In this example, the shape profile phase (step 708) comprises providing a profile shaping phase gas and generating a profile shaping phase plasma from the profile shaping phase gas to shape the profile of the deposition layer. The profile shaping phase gas is different from the deposition gas. The deposition phase (step 704) and the profile shaping phase (step 708) occur at different times sequentially in a cyclical process. In this example, the profile shaping gas comprises a fluorocarbon chemistry, such as CF4, CHF3, and CH2F2. Other additives such as O2, N2, and H2 may be added. In this example, power is supplied at 0 Watts at 2 MHz and 800 Watts at 27 MHz.
In other embodiments, a shrink cycle may further include additional deposition and/or profile shaping steps.
After the shrink is complete, the etch layer is etched (step 116).
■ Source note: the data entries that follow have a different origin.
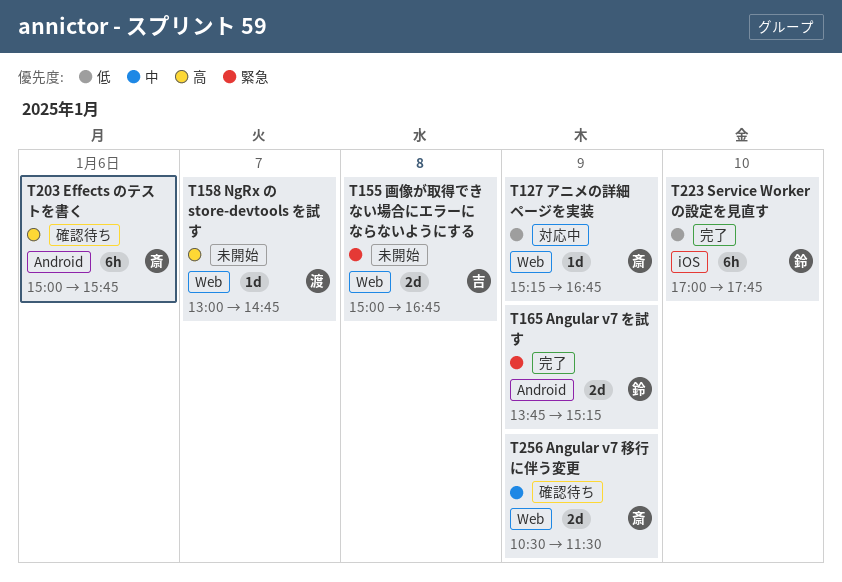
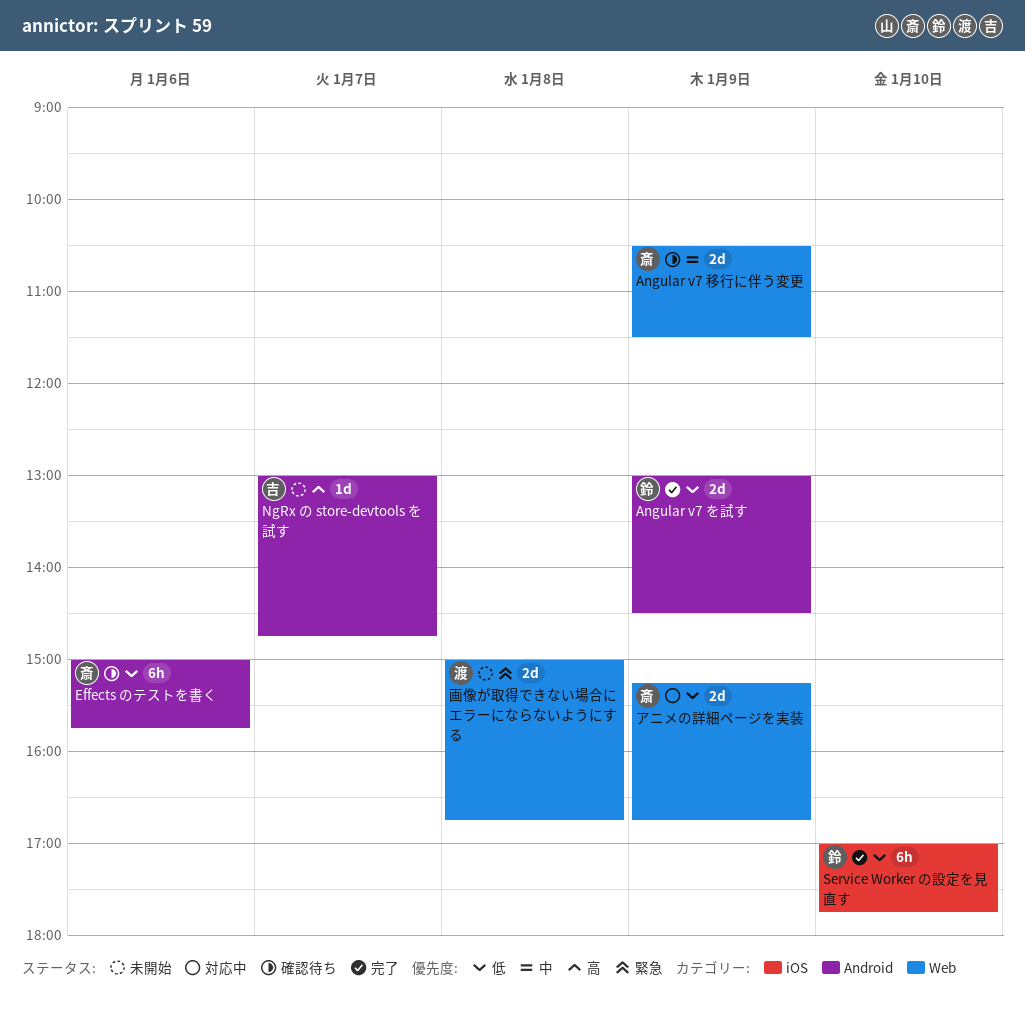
Angular v7 を試す, priority: 緊急 -> 低
Angular v7 を試す, begins: 13:45 -> 13:00
Angular v7 を試す, ends: 15:15 -> 14:30
Effects のテストを書く, priority: 高 -> 低
NgRx の store-devtools を試す, owner: 渡 -> 吉
NgRx の store-devtools を試す, label: Web -> Android
アニメの詳細ページを実装, estimate: 1d -> 2d
画像が取得できない場合にエラーにならないようにする, owner: 吉 -> 渡

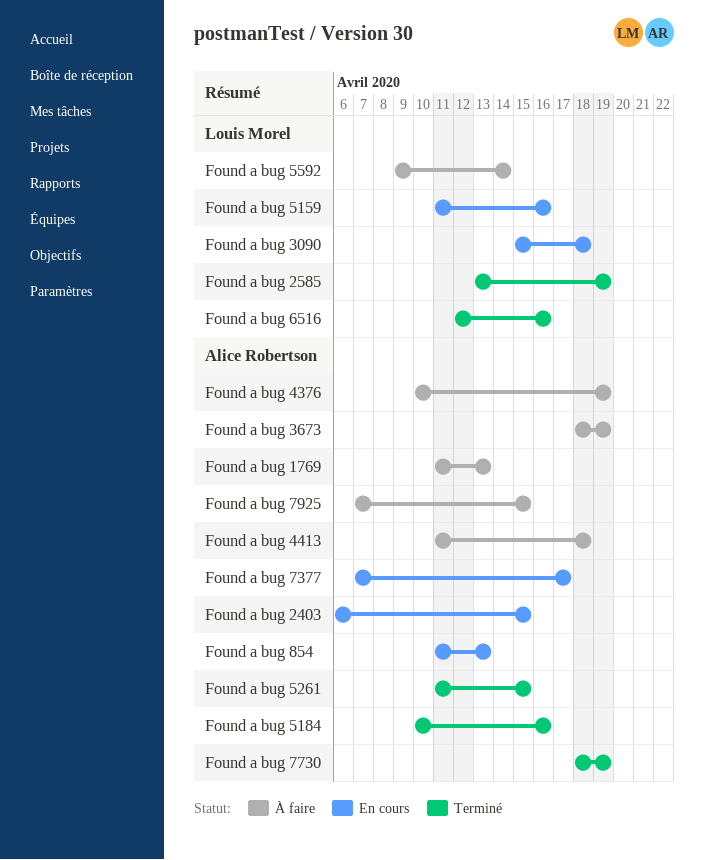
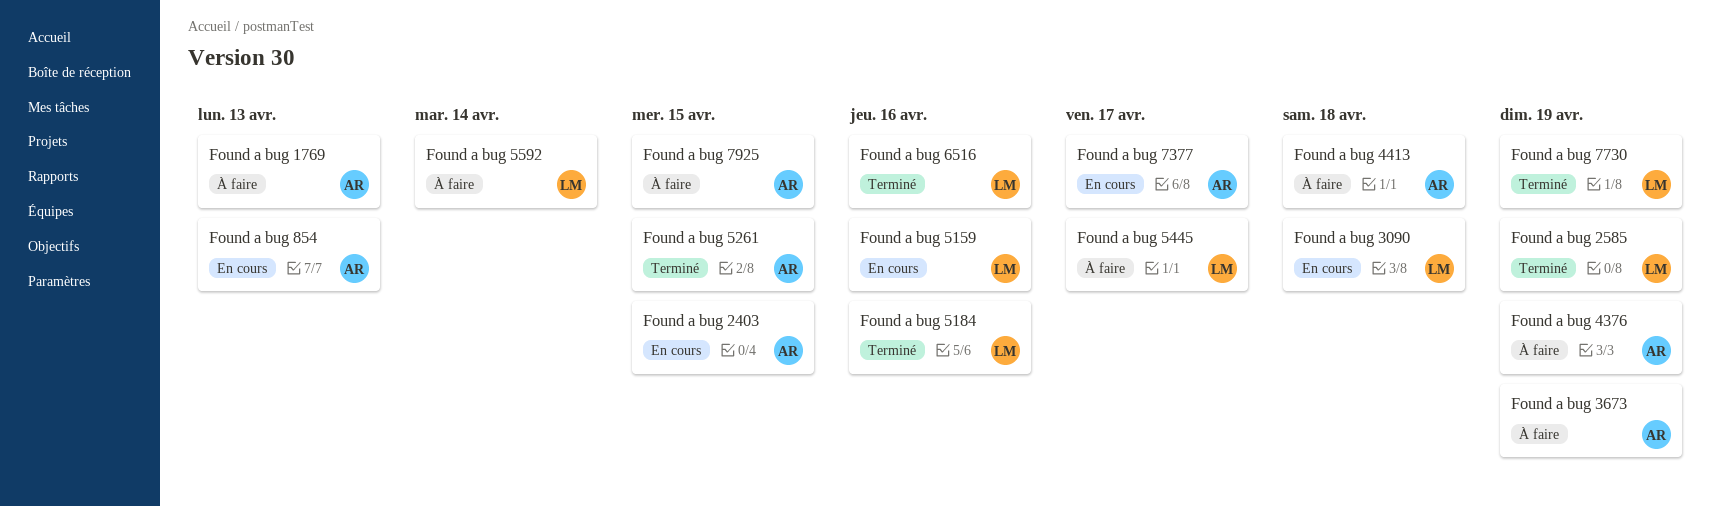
Found a bug 5184, owner: Alice Robertson -> Louis Morel
Found a bug 5445: none -> present
Found a bug 7730, owner: Alice Robertson -> Louis Morel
A typical process for etching a dielectric material or a conductor material (Si, Al, W, WSI, etc) can be used.
To strip the photoresist and the mask shrink (step 120) an oxygen ashing may be used.
Providing the inert gas plasma conditioning before the shrink has been unexpectedly found to beneficially reduce line edge roughness of the resulting feature.
In a preferred embodiment of the invention, the mask conditioning, the mask feature shrink, and etching of the etch layer may be done in situ in the same etch chamber, as shown.
While in this example the mask is a photoresist mask, in other embodiments, the mask may be of other polymer-type masks such as amorphous carbon, amorphous Si, SiO2 or SiN, SiC, TiN, etc.
While this invention has been described in terms of several preferred embodiments, there are alterations, modifications, permutations, and various substitute equivalents, which fall within the scope of this invention. It should also be noted that there are many alternative ways of implementing the methods and apparatuses of the present invention. It is therefore intended that the following appended claims be interpreted as including all such alterations, modifications, permutations, and various substitute equivalents as fall within the true spirit and scope of the present invention.